Tradicionalmente, melhor dizendo, em sentido
restrito, o termo literacia diz respeito à capacidade de utilização da
língua escrita. Como conceito e produto da civilização da imprensa e da
escrita não contempla os códigos e as linguagens dos outros media
nem as linguagens emergentes dos multimedia. Ora, as
transformações profundas decorrentes do desenvolvimento das tecnologias
de comunicação criaram um ambiente cultural totalmente diferente,
reconfiguraram o papel da linguagem verbal, mormente da palavra escrita,
passando a ser apreciada, a par de outras formas de expressão simbólica,
onde se incluem imagens, sons, música e formas electrónicas de
comunicação.
O mundo actual é perpassado por uma profusão de
textos, cada um organizado de acordo com os seus códigos e convenções,
servindo funções diferentes e requerendo, por isso, competências
específicas. A literacia envolve, inevitavelmente, um conjunto mais
amplo de competências que implicam a construção da significação,
configurada em diferentes formas e em diversos contextos, além de
profundamente imbricada nas práticas culturais e sociais.

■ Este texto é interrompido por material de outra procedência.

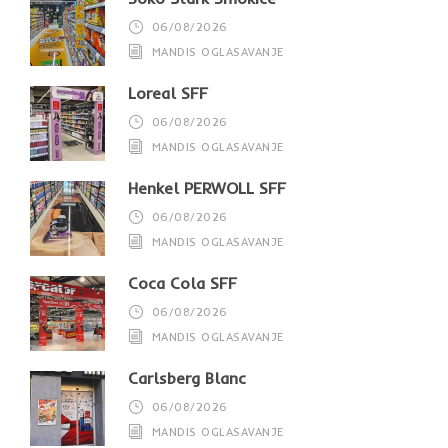
06/08/2026
MANDIS OGLASAVANJE
Loreal SFF
06/08/2026
MANDIS OGLASAVANJE
Henkel PERWOLL SFF
06/08/2026
MANDIS OGLASAVANJE
Coca Cola SFF
06/08/2026
MANDIS OGLASAVANJE
Carlsberg Blanc
06/08/2026
MANDIS OGLASAVANJE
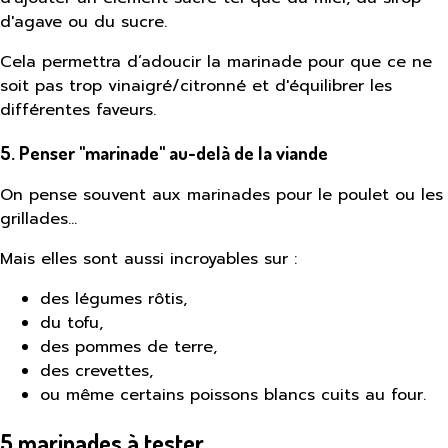
d'agave ou du sucre.
Cela permettra d’adoucir la marinade pour que ce ne
soit pas trop vinaigré/citronné et d'équilibrer les
différentes faveurs.
5. Penser "marinade" au-delà de la viande
On pense souvent aux marinades pour le poulet ou les
grillades…
Mais elles sont aussi incroyables sur :
des légumes rôtis,
du tofu,
des pommes de terre,
des crevettes,
ou même certains poissons blancs cuits au four.
5 marinades à tester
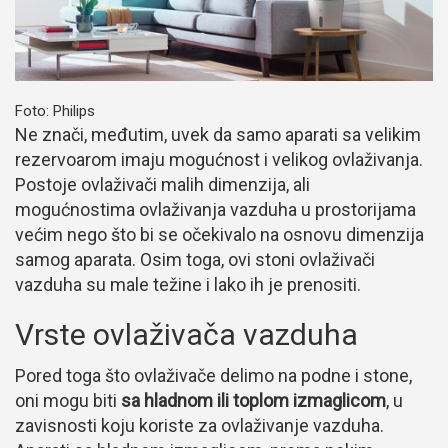
Foto: Philips
Ne znači, međutim, uvek da samo aparati sa velikim
rezervoarom imaju mogućnost i velikog ovlaživanja.
Postoje ovlaživači malih dimenzija, ali
mogućnostima ovlaživanja vazduha u prostorijama
većim nego što bi se očekivalo na osnovu dimenzija
samog aparata. Osim toga, ovi stoni ovlaživači
vazduha su male težine i lako ih je prenositi.
Vrste ovlaživača vazduha
Pored toga što ovlaživače delimo na podne i stone,
oni mogu biti
sa hladnom ili toplom izmaglicom
, u
zavisnosti koju koriste za ovlaživanje vazduha.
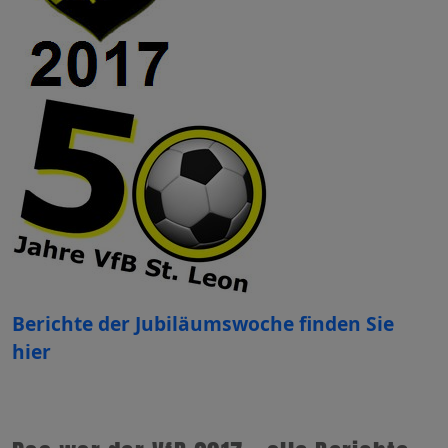
Berichte der Jubiläumswoche finden Sie
hier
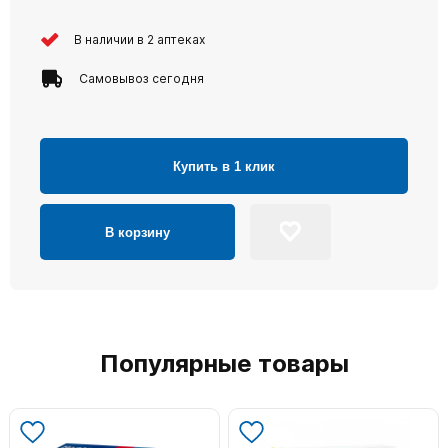
В наличии в 2 аптеках
Самовывоз сегодня
Купить в 1 клик
В корзину
Популярные товары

Assim sendo, só alargando as competências de acesso,
análise e comunicação a uma ampla variedade de mensagens, de forma a
incluir não só as verbais, mas as imagens, o som, os próprios media
e as mensagens suportadas pelas tecnologias de informação e
comunicação, a literacia será uma competência totalmente conseguida numa
sociedade de informação em rápida e permanente transformação, exigindo,
por isso, multiliteracias para uma efectiva construção do conhecimento.
O conceito de “multiliteracias” complementa, assim, o
conceito de literacia tradicional porque incorpora não só aspectos da
multiplicidade textual, como a crescente importância da diversidade
linguística e cultural. Recorde-se que a literacia tradicional assenta
na linguagem verbal e ainda na noção padronizada e única da língua como
se de um sistema estável se tratasse. Considerar a perspectiva das
multiliteracias obriga a incorporação de outros modos de representação
mais amplos do que as representações possíveis pela linguagem verbal.

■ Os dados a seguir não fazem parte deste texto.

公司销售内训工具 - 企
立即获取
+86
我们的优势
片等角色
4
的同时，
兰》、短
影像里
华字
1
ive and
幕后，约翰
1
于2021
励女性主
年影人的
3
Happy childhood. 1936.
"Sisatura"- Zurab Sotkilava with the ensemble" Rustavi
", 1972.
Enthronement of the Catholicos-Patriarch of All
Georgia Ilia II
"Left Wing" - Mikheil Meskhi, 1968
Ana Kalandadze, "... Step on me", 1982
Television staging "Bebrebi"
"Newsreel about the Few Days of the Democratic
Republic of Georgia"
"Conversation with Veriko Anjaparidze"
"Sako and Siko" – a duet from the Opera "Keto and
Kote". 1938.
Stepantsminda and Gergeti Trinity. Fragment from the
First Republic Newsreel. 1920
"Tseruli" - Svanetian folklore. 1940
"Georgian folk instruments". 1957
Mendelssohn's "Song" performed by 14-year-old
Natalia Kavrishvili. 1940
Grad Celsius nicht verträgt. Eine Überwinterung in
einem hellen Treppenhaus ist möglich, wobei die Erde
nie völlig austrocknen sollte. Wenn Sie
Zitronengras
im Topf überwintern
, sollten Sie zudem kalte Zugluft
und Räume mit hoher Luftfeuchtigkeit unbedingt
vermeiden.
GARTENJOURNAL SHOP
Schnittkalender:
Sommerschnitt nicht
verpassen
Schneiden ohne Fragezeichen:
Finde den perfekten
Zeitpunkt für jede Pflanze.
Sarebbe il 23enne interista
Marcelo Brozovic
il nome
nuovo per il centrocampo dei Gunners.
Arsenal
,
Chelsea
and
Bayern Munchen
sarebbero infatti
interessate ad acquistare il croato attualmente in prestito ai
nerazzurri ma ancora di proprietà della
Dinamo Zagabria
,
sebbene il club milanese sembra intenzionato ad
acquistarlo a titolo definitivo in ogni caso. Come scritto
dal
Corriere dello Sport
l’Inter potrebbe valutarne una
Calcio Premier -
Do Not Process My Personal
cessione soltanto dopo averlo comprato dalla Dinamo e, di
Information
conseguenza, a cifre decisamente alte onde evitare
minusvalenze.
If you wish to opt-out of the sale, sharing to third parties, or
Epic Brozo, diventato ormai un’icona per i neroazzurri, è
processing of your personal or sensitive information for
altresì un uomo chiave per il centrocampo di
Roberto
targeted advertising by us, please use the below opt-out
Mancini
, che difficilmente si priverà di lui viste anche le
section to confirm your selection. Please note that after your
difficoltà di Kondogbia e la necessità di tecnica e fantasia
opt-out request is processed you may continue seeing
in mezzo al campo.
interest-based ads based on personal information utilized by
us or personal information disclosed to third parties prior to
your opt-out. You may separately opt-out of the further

Implica a integração de outras formas de construir a significação, de
outros sistemas semióticos e uma expansão do conceito de texto,
relacionada com o visual, o áudio, o espacial, o comportamento, entre
outros, sistemas esses especialmente relevantes nos media, em
especial na televisão e nos hipermedia em que as significações
se constroem e são multimodais.
Estes argumentos transformam, potencialmente, a
substância da pedagogia da Literacia em qualquer língua. A perspectiva
das multiliteracias assenta numa aprendizagem flexível das línguas,
neste caso do português, integrando não só as variedades culturais,
regionais, nacionais, técnicas…, como os canais multimodais, essenciais
à construção textual hoje, numa perspectiva activa de participação na
mudança social, nas várias comunidades em que os cidadãos agem.

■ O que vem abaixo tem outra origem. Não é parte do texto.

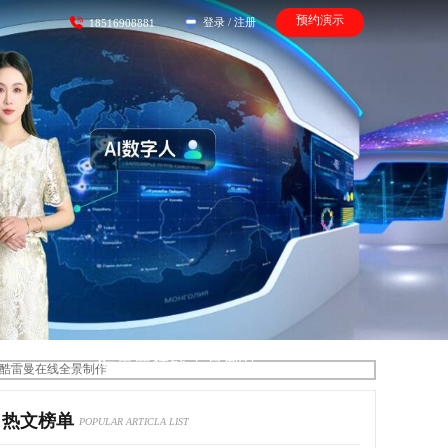
预约演示
登录
/
注册
18516908881
酷雷曼在线全景制作
热文榜单
POPULAR ARTICLA LIST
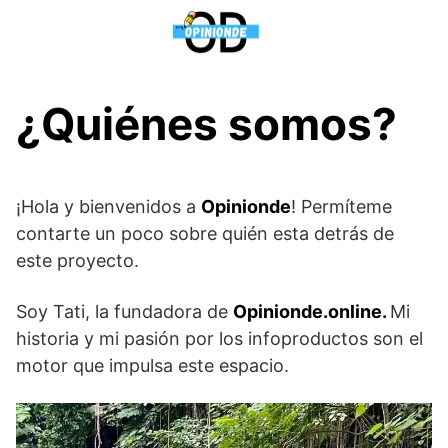
Saltar
al
contenido
¿Quiénes somos?
¡Hola y bienvenidos a
Opinionde
! Permíteme
contarte un poco sobre quién esta detrás de
este proyecto.
Soy Tati, la fundadora de
Opinionde.online.
Mi
historia y mi pasión por los infoproductos son el
motor que impulsa este espacio.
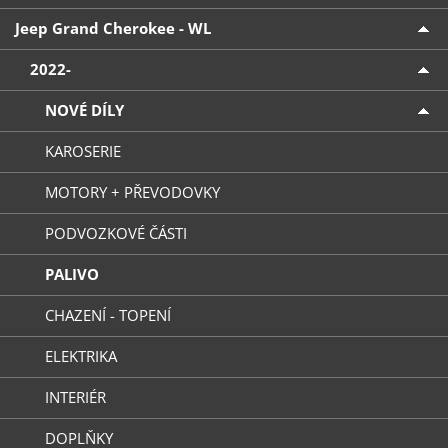
Jeep Grand Cherokee - WL
2022-
NOVÉ DÍLY
KAROSERIE
MOTORY + PŘEVODOVKY
PODVOZKOVÉ ČÁSTI
PALIVO
CHAZENÍ - TOPENÍ
ELEKTRIKA
INTERIÉR
DOPLŇKY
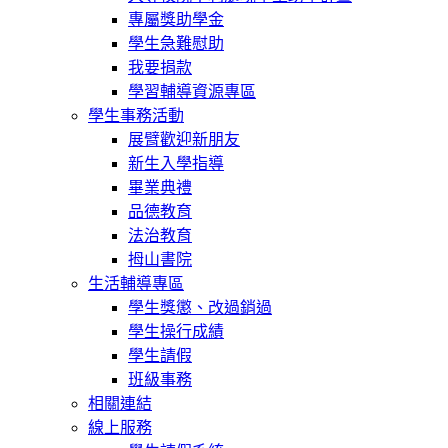
專屬獎助學金
學生急難慰助
我要捐款
學習輔導資源專區
學生事務活動
展臂歡迎新朋友
新生入學指導
畢業典禮
品德教育
法治教育
拇山書院
生活輔導專區
學生獎懲、改過銷過
學生操行成績
學生請假
班級事務
相關連結
線上服務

São estes aspectos que tornam a literacia, assim
entendida, dificilmente questionável, pois nela se incluem outros
registos e, obviamente, outras linguagens na construção da significação.
Esta perspectiva de literacia reflecte o meio comunicacional complexo em
que os cidadãos se movem e é necessária se se pretender atingir,
plenamente, objectivos educativos mais amplos, de forma a preparar os
estudantes para viver como cidadãos informados e realizados, numa
sociedade democrática.Assegurar a todos os estudantes as aprendizagens e
competências que lhes permitam participar plenamente na vida social é
missão da Educação, para cuja consecução a aprendizagem da Literacia é
fulcral e, por isso mesmo, estas mudanças atravessam, inevitavelmente, a
área de ensino-aprendizagem do Português.